Poster Session 3, 1:15 PM - 2:00 PM: Room 163 [C16]

AI-Generated Interpretive Feedback vs. Traditional Visualizations in Health Tracking: Effects on Perceived Engagement and Insight

Presenter: Anish Kamath

Group Members: Dedeepya Pidaparthi, Grace Zhou

Faculty Sponsor: Ravi Karkar

School: UMass Amherst

Research Area: Computer Science

ABSTRACT

The widespread adoption of smartphones and wearable devices has enabled users to collect extensive data on sleep, mood, diet, and physical activity. However, many health-tracking applications present data in raw or overly complex formats that increase cognitive load, limit interpretability, and contribute to user disengagement. This project investigates whether AI-generated interpretive feedback enhances perceived engagement, usability, and insightfulness compared to traditional visualization-based feedback in a health-tracking application designed for college students. We will develop two interactive UI prototypes grounded in HCI research, personal informatics theory, and mHealth literature: (1) an AI-enhanced version incorporating features such as LLM-based summaries, predictive insights, and conversational feedback, and (2) a non-AI version relying on standard charts and graphical data representations. Using a mixed-methods evaluation approach, 8–10 participants per prototype will complete structured usability tasks including logging health data, interpreting trends and predictions, identifying cross-domain relationships (e.g., sleep and mood), and navigating behavior-change recommendations.
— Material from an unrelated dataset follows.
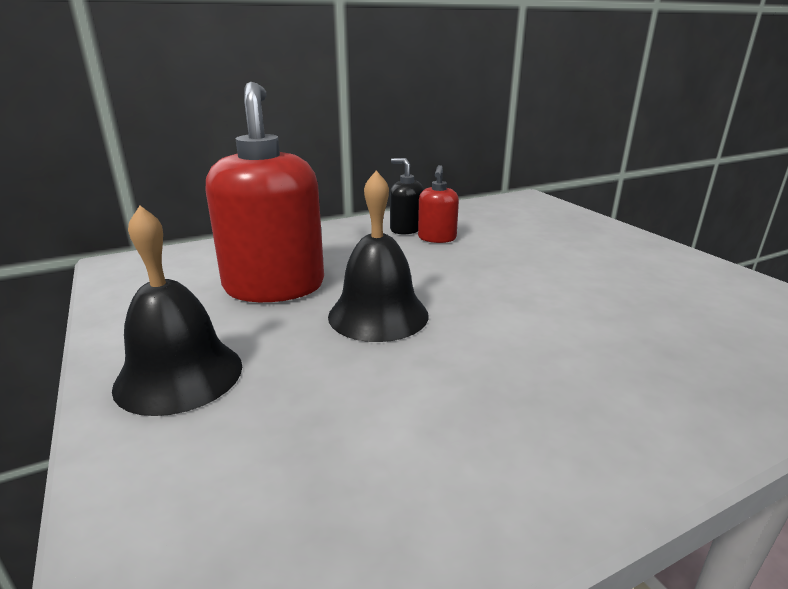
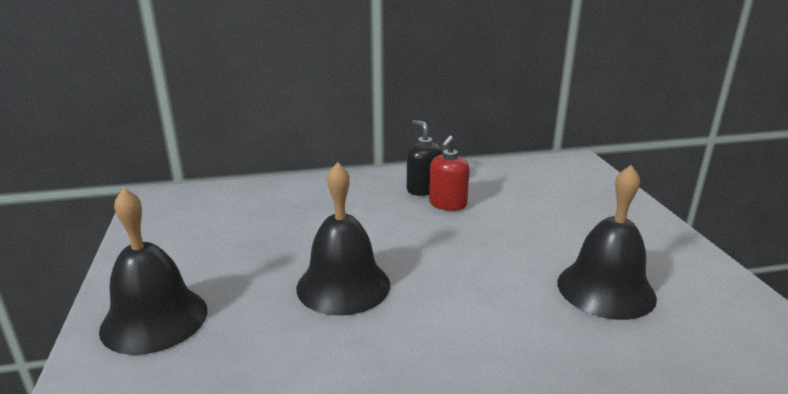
camera: 15 degrees right, 0 degrees up
(274, 286) = (270, 240): red soap dispenser -> none
(623, 286) = (606, 289): none -> black bell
Think-aloud protocols, observational notes, and post-task interviews will capture confusion, motivation, skepticism, and perceived clarity. Participants will also complete the System Usability Scale (SUS) and Net Promoter Score (NPS) surveys. By integrating quantitative usability metrics with qualitative insights, this study aims to determine whether AI-generated interpretive feedback meaningfully improves user confidence, understanding, and motivation to consistently track and improve their health behaviors.